[Problem to work on]: Shown below is a listing with pictures; reproduce exactly, and only, the lines between the ones containing "Outlined on this slice (rectangle" and "- lung tumour (recorded histology: adenocarcinoma): bounding", inclusive, leaving the pictures out.

[Data for this task]:
==*==

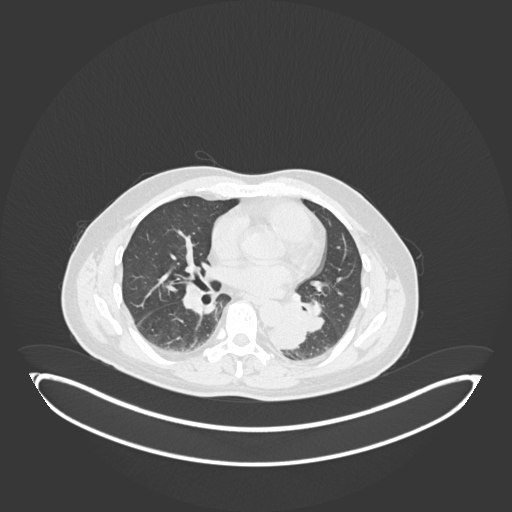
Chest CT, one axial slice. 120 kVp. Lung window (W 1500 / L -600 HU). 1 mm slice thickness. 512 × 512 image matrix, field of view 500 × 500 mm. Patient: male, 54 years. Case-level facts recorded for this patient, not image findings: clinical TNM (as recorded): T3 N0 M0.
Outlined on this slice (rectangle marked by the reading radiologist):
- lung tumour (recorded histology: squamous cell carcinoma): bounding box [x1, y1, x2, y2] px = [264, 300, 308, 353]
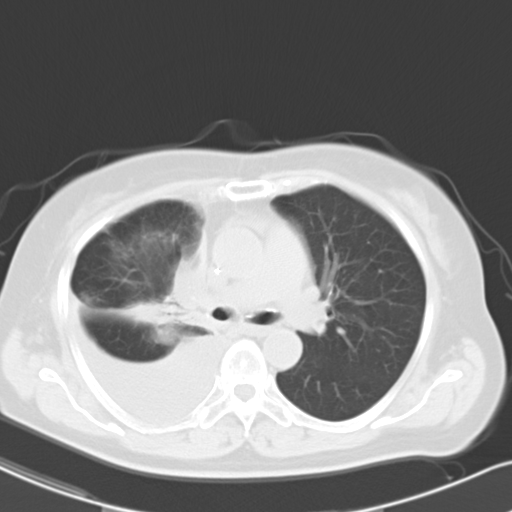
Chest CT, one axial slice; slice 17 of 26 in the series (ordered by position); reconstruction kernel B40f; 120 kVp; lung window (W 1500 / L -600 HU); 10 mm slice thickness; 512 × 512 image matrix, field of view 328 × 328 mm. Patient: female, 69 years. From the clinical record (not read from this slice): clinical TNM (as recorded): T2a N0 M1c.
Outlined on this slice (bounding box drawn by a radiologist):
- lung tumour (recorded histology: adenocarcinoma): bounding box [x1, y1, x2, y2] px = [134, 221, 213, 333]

==*==

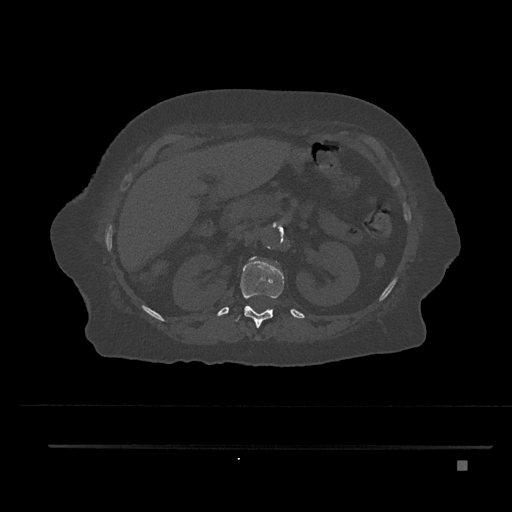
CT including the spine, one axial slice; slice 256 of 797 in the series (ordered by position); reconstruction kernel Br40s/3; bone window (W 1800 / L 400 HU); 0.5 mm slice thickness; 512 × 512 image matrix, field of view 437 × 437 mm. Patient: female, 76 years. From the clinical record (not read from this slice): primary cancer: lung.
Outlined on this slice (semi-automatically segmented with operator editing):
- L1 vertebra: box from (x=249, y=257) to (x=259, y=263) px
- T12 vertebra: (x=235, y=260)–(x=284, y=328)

==*==

[Solution for this task]:
Outlined on this slice (rectangle marked by the reading radiologist):
- lung tumour (recorded histology: squamous cell carcinoma): bounding box [x1, y1, x2, y2] px = [264, 300, 308, 353]
Chest CT, one axial slice; slice 17 of 26 in the series (ordered by position); reconstruction kernel B40f; 120 kVp; lung window (W 1500 / L -600 HU); 10 mm slice thickness; 512 × 512 image matrix, field of view 328 × 328 mm. Patient: female, 69 years. From the clinical record (not read from this slice): clinical TNM (as recorded): T2a N0 M1c.
Outlined on this slice (bounding box drawn by a radiologist):
- lung tumour (recorded histology: adenocarcinoma): bounding box [x1, y1, x2, y2] px = [134, 221, 213, 333]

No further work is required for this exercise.